=== TASK ===
Begin with the line where "28. From 11" appears. Set down that line and the rest of the records below it exactly as given.

◆ ◆ ◆ ◆ ◆ ◆ ◆

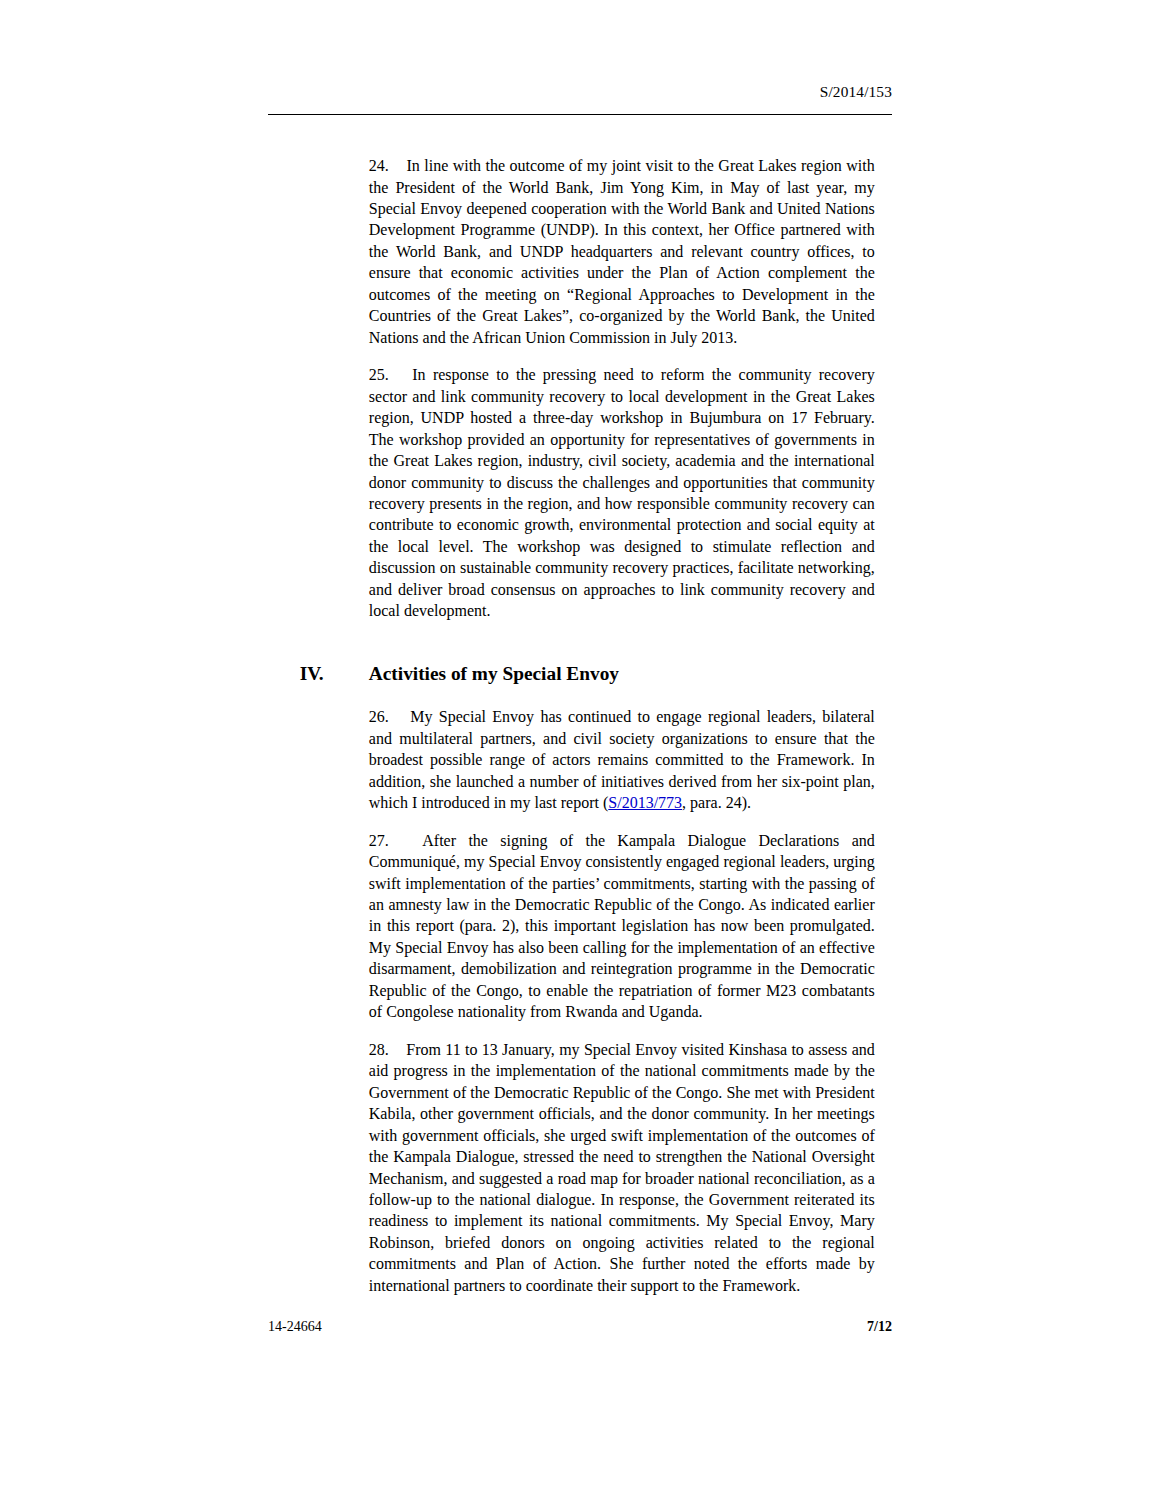S/2014/153
24. In line with the outcome of my joint visit to the Great Lakes region with the President of the World Bank, Jim Yong Kim, in May of last year, my Special Envoy deepened cooperation with the World Bank and United Nations Development Programme (UNDP). In this context, her Office partnered with the World Bank, and UNDP headquarters and relevant country offices, to ensure that economic activities under the Plan of Action complement the outcomes of the meeting on “Regional Approaches to Development in the Countries of the Great Lakes”, co-organized by the World Bank, the United Nations and the African Union Commission in July 2013.
25. In response to the pressing need to reform the community recovery sector and link community recovery to local development in the Great Lakes region, UNDP hosted a three-day workshop in Bujumbura on 17 February. The workshop provided an opportunity for representatives of governments in the Great Lakes region, industry, civil society, academia and the international donor community to discuss the challenges and opportunities that community recovery presents in the region, and how responsible community recovery can contribute to economic growth, environmental protection and social equity at the local level. The workshop was designed to stimulate reflection and discussion on sustainable community recovery practices, facilitate networking, and deliver broad consensus on approaches to link community recovery and local development.
IV. Activities of my Special Envoy
26. My Special Envoy has continued to engage regional leaders, bilateral and multilateral partners, and civil society organizations to ensure that the broadest possible range of actors remains committed to the Framework. In addition, she launched a number of initiatives derived from her six-point plan, which I introduced in my last report (S/2013/773, para. 24).
27. After the signing of the Kampala Dialogue Declarations and Communiqué, my Special Envoy consistently engaged regional leaders, urging swift implementation of the parties’ commitments, starting with the passing of an amnesty law in the Democratic Republic of the Congo. As indicated earlier in this report (para. 2), this important legislation has now been promulgated. My Special Envoy has also been calling for the implementation of an effective disarmament, demobilization and reintegration programme in the Democratic Republic of the Congo, to enable the repatriation of former M23 combatants of Congolese nationality from Rwanda and Uganda.
28. From 11 to 13 January, my Special Envoy visited Kinshasa to assess and aid progress in the implementation of the national commitments made by the Government of the Democratic Republic of the Congo. She met with President Kabila, other government officials, and the donor community. In her meetings with government officials, she urged swift implementation of the outcomes of the Kampala Dialogue, stressed the need to strengthen the National Oversight Mechanism, and suggested a road map for broader national reconciliation, as a follow-up to the national dialogue. In response, the Government reiterated its readiness to implement its national commitments. My Special Envoy, Mary Robinson, briefed donors on ongoing activities related to the regional commitments and Plan of Action. She further noted the efforts made by international partners to coordinate their support to the Framework.
14-24664 7/12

◆ ◆ ◆ ◆ ◆ ◆ ◆

=== COMPLETED TASK ===
28. From 11 to 13 January, my Special Envoy visited Kinshasa to assess and aid progress in the implementation of the national commitments made by the Government of the Democratic Republic of the Congo. She met with President Kabila, other government officials, and the donor community. In her meetings with government officials, she urged swift implementation of the outcomes of the Kampala Dialogue, stressed the need to strengthen the National Oversight Mechanism, and suggested a road map for broader national reconciliation, as a follow-up to the national dialogue. In response, the Government reiterated its readiness to implement its national commitments. My Special Envoy, Mary Robinson, briefed donors on ongoing activities related to the regional commitments and Plan of Action. She further noted the efforts made by international partners to coordinate their support to the Framework.
14-24664 7/12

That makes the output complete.